------ Data for this exercise

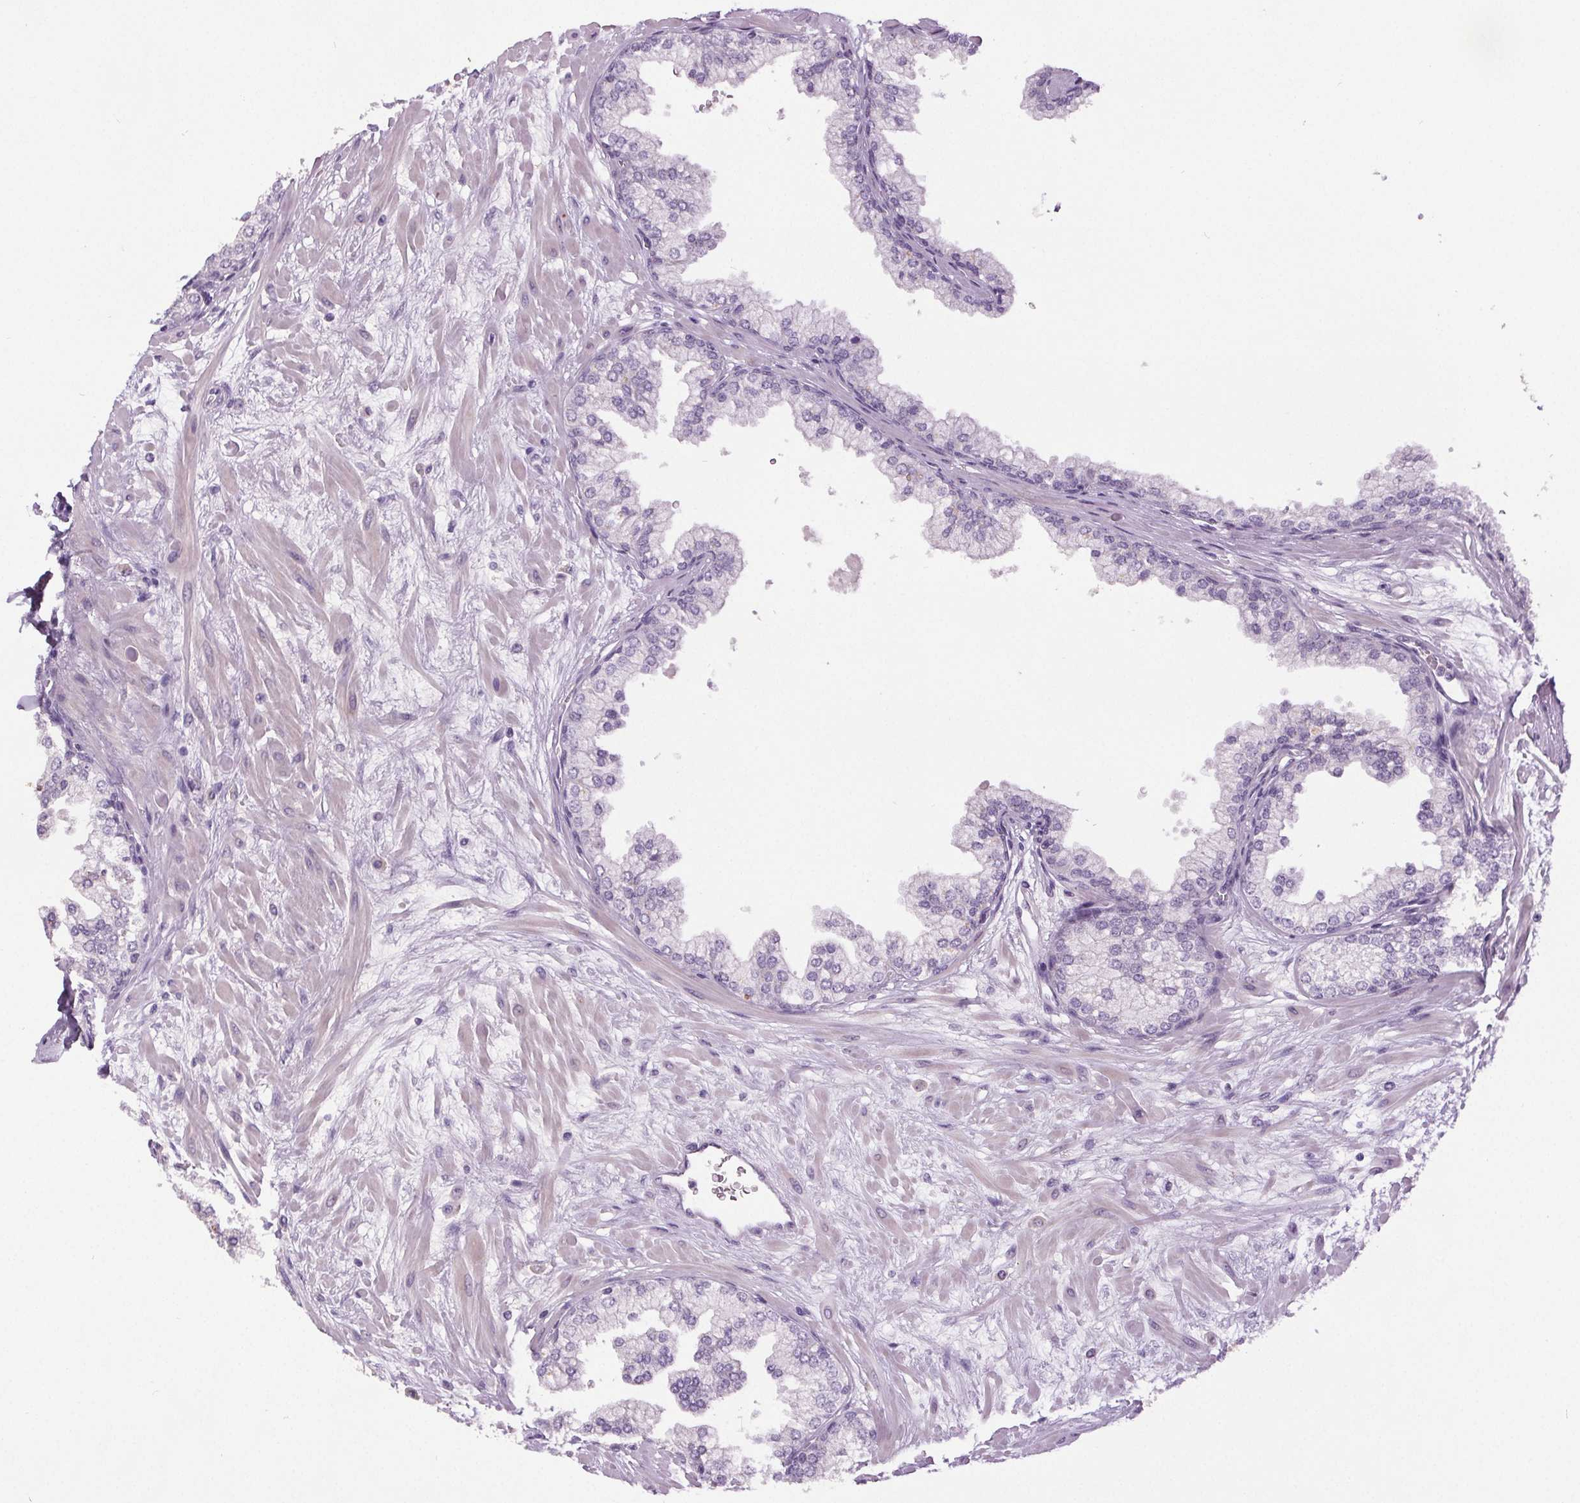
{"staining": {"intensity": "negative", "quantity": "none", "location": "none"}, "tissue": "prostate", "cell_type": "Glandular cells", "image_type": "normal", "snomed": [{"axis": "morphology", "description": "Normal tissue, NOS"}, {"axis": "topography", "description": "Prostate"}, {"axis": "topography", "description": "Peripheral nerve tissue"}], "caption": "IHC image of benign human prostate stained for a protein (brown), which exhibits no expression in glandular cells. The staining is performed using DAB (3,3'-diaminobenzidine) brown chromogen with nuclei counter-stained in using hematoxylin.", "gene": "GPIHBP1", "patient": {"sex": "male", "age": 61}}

------------
------ Data for this exercise

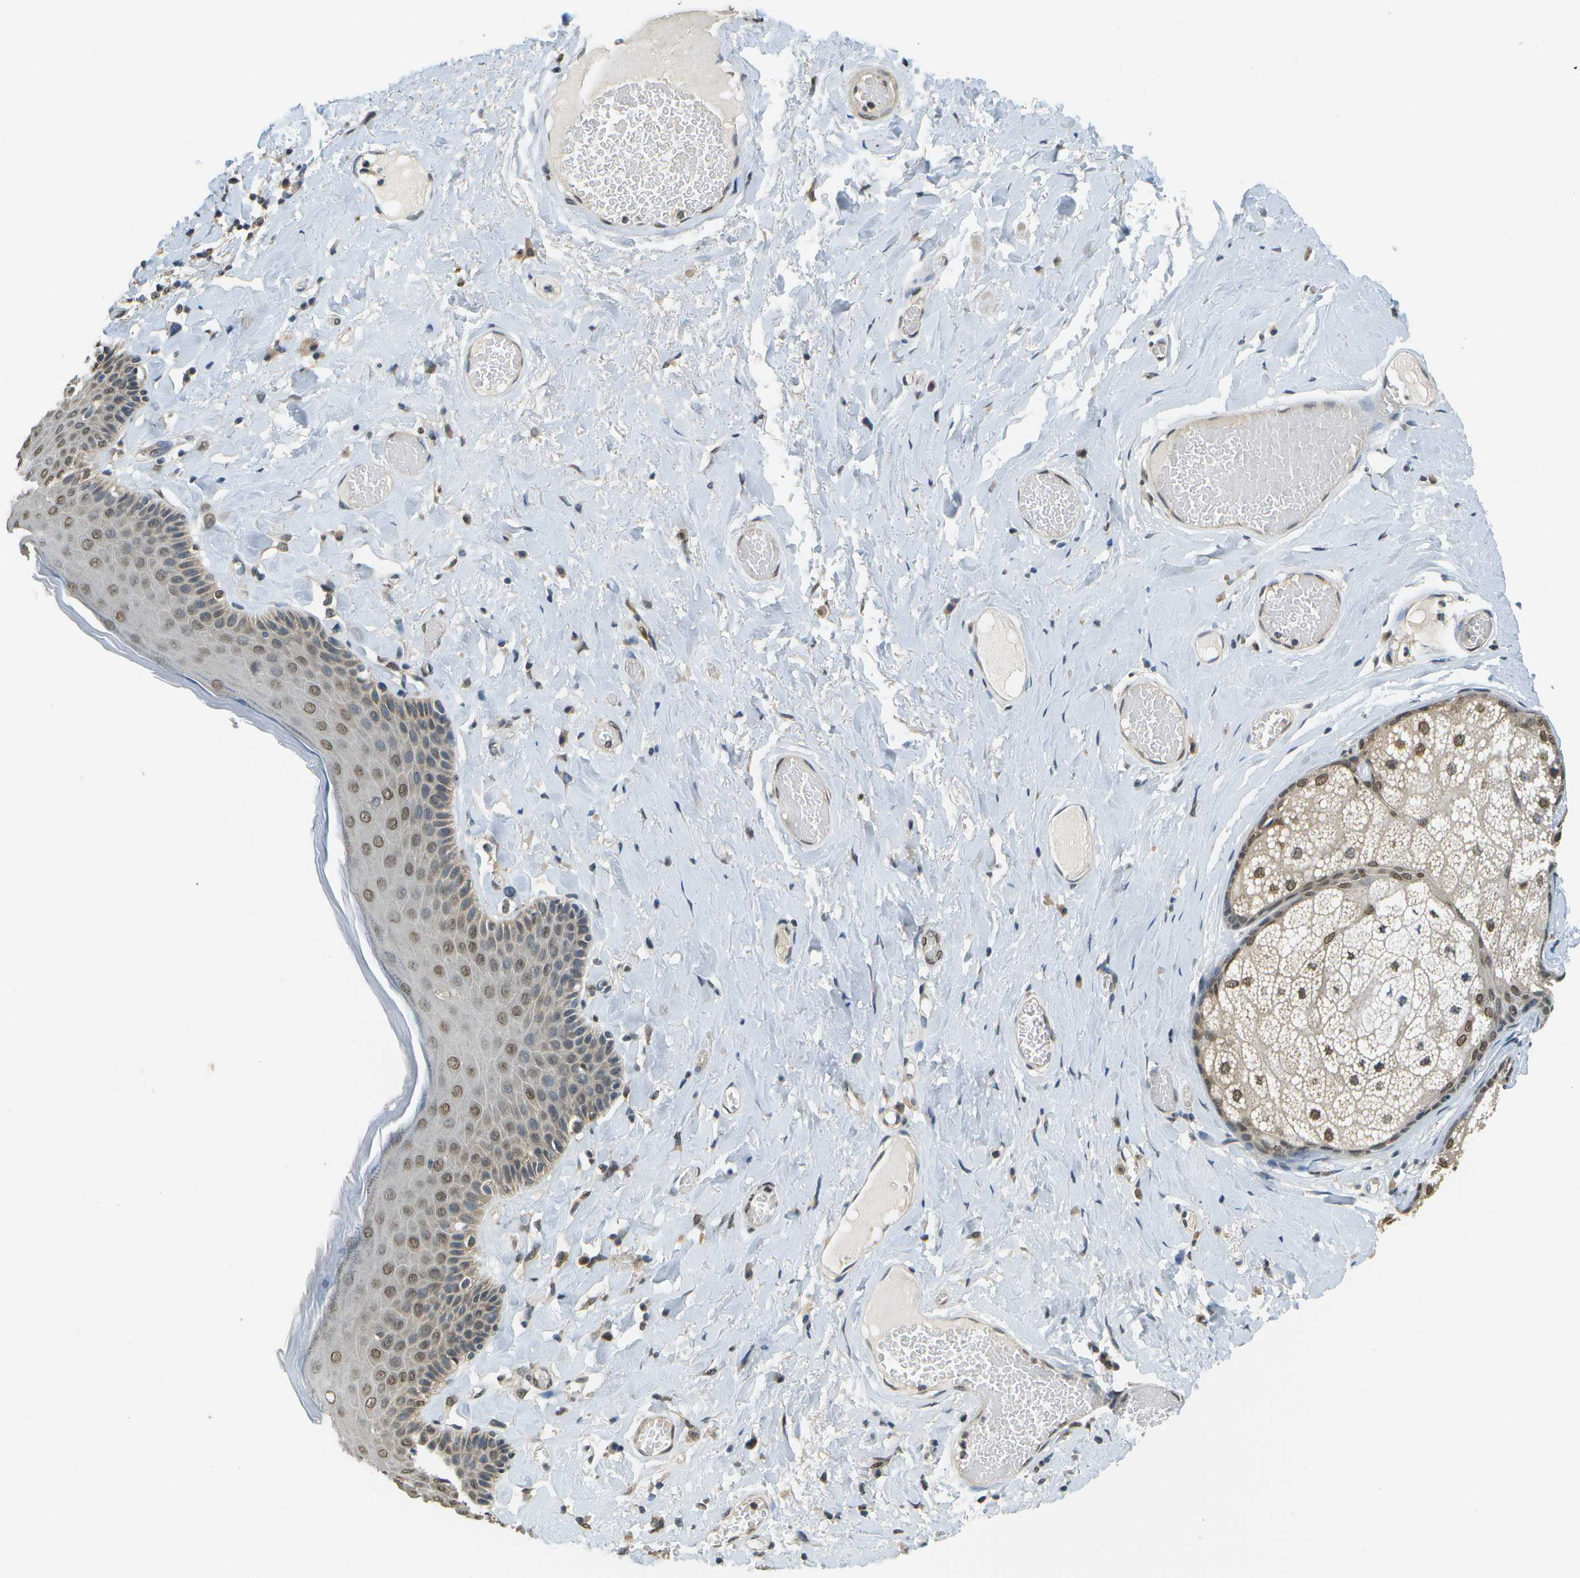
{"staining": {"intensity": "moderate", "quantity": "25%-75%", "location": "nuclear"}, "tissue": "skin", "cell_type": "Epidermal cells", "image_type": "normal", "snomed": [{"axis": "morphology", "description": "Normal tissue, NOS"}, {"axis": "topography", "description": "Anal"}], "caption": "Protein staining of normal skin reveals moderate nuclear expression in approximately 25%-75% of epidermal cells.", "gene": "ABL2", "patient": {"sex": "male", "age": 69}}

------------
------ Data for this exercise

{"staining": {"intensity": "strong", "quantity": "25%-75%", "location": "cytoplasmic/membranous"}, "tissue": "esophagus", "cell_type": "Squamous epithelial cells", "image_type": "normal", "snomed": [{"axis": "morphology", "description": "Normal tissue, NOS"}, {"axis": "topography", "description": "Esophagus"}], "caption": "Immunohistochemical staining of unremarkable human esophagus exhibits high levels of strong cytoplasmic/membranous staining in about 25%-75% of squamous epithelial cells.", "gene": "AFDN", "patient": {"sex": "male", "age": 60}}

------------

**Prompt**
Looking at the records above, which lines contain "expression"? Copy those lines.

**Solution**
{"staining": {"intensity": "negative", "quantity": "none", "location": "none"}, "tissue": "prostate", "cell_type": "Glandular cells", "image_type": "normal", "snomed": [{"axis": "morphology", "description": "Normal tissue, NOS"}, {"axis": "topography", "description": "Prostate"}, {"axis": "topography", "description": "Peripheral nerve tissue"}], "caption": "IHC image of benign human prostate stained for a protein (brown), which exhibits no expression in glandular cells. The staining is performed using DAB (3,3'-diaminobenzidine) brown chromogen with nuclei counter-stained in using hematoxylin.", "gene": "GPIHBP1", "patient": {"sex": "male", "age": 61}}
{"staining": {"intensity": "moderate", "quantity": "25%-75%", "location": "nuclear"}, "tissue": "skin", "cell_type": "Epidermal cells", "image_type": "normal", "snomed": [{"axis": "morphology", "description": "Normal tissue, NOS"}, {"axis": "topography", "description": "Anal"}], "caption": "Protein staining of normal skin reveals moderate nuclear expression in approximately 25%-75% of epidermal cells.", "gene": "ABL2", "patient": {"sex": "male", "age": 69}}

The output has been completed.